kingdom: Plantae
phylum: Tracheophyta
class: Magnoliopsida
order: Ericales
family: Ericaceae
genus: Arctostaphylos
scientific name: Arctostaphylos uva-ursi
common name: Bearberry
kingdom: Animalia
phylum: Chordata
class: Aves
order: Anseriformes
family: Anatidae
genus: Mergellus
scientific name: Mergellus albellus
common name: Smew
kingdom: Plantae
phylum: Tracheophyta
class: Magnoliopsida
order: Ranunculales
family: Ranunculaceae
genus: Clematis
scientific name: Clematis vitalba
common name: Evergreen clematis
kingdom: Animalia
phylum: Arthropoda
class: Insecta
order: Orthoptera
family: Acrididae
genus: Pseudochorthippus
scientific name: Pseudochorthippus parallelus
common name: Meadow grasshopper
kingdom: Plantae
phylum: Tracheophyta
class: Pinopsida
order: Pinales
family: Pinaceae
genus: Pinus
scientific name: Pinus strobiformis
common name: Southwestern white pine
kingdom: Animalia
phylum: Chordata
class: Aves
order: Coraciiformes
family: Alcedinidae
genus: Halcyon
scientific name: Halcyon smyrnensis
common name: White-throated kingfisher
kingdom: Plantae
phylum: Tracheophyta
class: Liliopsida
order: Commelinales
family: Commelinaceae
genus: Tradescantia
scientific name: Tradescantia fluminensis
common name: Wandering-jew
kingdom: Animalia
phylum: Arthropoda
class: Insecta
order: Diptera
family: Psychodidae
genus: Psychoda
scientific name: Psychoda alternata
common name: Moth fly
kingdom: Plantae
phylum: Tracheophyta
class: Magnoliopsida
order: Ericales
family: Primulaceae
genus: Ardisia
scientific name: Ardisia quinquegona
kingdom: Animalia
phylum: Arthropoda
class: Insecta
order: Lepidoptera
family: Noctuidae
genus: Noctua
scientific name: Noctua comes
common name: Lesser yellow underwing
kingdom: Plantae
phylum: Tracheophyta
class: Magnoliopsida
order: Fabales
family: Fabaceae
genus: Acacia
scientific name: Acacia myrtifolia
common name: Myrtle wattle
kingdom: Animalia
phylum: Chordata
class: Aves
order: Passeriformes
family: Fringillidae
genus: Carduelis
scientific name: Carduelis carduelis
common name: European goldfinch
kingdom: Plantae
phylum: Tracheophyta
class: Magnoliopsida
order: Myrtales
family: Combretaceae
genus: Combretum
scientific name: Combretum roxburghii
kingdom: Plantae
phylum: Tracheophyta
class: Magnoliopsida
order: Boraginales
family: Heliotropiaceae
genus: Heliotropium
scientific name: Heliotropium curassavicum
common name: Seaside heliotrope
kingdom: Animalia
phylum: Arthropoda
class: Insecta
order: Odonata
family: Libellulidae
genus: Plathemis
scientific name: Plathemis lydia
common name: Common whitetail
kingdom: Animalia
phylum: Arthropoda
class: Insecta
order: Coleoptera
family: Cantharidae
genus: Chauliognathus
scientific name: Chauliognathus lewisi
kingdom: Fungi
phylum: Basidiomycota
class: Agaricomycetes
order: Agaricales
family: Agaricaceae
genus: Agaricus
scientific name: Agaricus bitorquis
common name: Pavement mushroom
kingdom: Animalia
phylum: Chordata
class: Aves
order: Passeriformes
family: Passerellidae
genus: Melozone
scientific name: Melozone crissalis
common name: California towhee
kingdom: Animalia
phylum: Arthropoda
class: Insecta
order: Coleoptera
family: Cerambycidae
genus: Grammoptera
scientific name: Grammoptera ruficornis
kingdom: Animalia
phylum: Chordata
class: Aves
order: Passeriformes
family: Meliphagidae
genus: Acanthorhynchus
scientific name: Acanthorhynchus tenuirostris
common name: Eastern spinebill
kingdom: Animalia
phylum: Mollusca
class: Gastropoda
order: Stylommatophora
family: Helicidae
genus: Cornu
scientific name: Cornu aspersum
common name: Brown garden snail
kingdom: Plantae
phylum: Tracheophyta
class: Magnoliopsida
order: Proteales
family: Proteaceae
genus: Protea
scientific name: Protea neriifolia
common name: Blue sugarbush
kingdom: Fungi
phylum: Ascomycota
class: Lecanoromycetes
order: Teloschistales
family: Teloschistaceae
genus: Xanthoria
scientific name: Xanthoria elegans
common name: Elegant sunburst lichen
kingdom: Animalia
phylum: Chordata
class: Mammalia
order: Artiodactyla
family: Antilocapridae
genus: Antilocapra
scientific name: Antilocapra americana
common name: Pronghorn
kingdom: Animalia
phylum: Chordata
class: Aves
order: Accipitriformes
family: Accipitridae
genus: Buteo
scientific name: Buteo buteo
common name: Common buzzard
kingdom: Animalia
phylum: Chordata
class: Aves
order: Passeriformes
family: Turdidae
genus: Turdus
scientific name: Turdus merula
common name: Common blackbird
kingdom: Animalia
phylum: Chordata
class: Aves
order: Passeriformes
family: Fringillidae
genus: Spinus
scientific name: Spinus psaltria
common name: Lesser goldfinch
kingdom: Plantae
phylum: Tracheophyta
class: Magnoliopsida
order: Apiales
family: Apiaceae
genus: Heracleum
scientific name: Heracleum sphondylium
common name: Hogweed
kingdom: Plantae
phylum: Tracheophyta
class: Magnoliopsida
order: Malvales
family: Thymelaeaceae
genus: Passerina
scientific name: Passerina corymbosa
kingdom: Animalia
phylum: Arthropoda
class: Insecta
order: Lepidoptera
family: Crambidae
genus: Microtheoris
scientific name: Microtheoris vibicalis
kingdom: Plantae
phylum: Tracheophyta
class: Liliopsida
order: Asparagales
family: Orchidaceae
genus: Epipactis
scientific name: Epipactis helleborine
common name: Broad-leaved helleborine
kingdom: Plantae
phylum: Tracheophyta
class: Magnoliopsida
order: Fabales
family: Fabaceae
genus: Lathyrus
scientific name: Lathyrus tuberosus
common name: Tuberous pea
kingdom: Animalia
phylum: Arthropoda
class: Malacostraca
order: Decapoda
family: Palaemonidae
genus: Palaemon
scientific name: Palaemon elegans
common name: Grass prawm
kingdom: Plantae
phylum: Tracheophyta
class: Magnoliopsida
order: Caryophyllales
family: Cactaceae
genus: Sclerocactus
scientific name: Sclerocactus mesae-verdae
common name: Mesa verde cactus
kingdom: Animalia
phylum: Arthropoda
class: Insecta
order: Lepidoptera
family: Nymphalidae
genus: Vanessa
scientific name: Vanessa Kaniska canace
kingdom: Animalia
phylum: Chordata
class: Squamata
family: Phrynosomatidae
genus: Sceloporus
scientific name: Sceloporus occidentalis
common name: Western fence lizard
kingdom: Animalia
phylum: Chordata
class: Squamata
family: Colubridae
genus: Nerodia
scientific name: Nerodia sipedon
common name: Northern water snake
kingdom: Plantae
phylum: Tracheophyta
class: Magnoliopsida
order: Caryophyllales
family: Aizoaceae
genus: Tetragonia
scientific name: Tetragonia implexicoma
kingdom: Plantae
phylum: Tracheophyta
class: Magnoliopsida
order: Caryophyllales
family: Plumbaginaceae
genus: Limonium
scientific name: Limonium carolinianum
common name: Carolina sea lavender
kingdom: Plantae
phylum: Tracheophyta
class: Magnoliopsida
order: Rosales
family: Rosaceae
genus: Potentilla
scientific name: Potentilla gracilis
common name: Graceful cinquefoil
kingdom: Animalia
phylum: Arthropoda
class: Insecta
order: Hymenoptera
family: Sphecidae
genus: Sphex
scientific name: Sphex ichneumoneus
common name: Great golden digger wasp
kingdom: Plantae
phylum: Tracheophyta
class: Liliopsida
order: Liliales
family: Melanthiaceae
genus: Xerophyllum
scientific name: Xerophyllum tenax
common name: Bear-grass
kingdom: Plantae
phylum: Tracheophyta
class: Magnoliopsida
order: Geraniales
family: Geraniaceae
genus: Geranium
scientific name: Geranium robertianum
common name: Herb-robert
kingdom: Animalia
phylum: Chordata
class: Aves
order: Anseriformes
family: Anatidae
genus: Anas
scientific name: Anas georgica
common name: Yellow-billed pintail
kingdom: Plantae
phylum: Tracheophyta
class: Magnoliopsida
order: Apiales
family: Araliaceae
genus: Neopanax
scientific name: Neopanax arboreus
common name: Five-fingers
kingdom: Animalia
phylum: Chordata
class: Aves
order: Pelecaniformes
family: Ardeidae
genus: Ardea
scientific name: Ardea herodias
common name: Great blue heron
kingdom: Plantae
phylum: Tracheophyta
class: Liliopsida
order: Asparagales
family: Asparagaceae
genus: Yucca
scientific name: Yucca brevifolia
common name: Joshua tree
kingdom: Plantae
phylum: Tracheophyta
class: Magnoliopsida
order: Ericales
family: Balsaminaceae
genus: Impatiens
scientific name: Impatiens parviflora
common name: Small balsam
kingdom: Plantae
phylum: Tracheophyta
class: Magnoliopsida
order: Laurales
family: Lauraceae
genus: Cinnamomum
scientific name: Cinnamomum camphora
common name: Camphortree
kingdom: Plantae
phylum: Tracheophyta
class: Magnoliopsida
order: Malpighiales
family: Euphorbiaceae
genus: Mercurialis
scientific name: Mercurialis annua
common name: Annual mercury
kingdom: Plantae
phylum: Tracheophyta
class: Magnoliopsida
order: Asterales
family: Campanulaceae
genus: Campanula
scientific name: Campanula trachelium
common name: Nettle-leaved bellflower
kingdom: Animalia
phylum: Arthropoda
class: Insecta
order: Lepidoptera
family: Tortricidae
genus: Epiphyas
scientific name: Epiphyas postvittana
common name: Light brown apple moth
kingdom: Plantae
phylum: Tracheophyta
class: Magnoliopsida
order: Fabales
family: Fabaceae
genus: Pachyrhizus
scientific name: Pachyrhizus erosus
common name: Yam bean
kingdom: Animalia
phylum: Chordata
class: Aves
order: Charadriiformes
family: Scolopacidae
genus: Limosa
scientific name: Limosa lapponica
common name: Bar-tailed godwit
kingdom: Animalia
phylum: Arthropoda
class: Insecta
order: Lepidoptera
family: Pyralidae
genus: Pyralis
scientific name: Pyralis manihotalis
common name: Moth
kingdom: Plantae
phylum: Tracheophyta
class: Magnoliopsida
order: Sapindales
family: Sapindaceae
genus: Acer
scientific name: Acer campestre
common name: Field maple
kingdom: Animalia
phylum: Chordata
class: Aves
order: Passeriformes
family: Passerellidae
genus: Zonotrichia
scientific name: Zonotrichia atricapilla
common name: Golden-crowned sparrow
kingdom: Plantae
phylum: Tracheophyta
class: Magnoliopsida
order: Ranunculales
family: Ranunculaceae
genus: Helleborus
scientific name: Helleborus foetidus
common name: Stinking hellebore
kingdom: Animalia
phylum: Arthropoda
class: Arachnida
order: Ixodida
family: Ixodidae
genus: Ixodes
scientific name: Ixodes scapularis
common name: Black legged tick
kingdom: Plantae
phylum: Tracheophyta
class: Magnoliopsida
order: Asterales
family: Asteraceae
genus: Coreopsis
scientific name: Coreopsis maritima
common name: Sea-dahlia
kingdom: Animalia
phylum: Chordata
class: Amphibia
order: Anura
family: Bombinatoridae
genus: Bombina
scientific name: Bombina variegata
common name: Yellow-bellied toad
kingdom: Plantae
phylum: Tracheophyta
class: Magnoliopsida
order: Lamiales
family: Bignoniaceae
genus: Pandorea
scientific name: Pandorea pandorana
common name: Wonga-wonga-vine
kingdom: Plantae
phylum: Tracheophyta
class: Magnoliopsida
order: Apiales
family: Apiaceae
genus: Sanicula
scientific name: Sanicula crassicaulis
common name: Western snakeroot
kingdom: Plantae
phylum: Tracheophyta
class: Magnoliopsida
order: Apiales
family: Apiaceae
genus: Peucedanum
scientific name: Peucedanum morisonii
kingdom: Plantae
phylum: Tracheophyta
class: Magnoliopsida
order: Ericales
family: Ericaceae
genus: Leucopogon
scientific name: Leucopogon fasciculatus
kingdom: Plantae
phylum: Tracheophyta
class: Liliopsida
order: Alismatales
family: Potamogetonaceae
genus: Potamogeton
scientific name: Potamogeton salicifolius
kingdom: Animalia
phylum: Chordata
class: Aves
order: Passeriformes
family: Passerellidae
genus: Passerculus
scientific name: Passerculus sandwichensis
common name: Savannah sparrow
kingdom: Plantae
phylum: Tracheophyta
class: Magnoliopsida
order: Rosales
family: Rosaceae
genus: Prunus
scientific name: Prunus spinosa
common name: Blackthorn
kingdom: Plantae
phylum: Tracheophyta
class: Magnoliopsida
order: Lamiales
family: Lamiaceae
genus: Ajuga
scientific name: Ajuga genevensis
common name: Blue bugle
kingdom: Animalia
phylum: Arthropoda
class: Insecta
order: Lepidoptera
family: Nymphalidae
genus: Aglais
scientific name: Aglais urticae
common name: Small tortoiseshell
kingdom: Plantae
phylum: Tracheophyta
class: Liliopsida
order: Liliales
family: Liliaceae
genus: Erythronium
--
**Stated problem:** Please copy the lines of the listing above verbatim, starting at the line that contains "family: Antilocapridae" and ending at the line that contains "genus: Microtheoris", both included.

**Written solution:**
family: Antilocapridae
genus: Antilocapra
scientific name: Antilocapra americana
common name: Pronghorn
kingdom: Animalia
phylum: Chordata
class: Aves
order: Accipitriformes
family: Accipitridae
genus: Buteo
scientific name: Buteo buteo
common name: Common buzzard
kingdom: Animalia
phylum: Chordata
class: Aves
order: Passeriformes
family: Turdidae
genus: Turdus
scientific name: Turdus merula
common name: Common blackbird
kingdom: Animalia
phylum: Chordata
class: Aves
order: Passeriformes
family: Fringillidae
genus: Spinus
scientific name: Spinus psaltria
common name: Lesser goldfinch
kingdom: Plantae
phylum: Tracheophyta
class: Magnoliopsida
order: Apiales
family: Apiaceae
genus: Heracleum
scientific name: Heracleum sphondylium
common name: Hogweed
kingdom: Plantae
phylum: Tracheophyta
class: Magnoliopsida
order: Malvales
family: Thymelaeaceae
genus: Passerina
scientific name: Passerina corymbosa
kingdom: Animalia
phylum: Arthropoda
class: Insecta
order: Lepidoptera
family: Crambidae
genus: Microtheoris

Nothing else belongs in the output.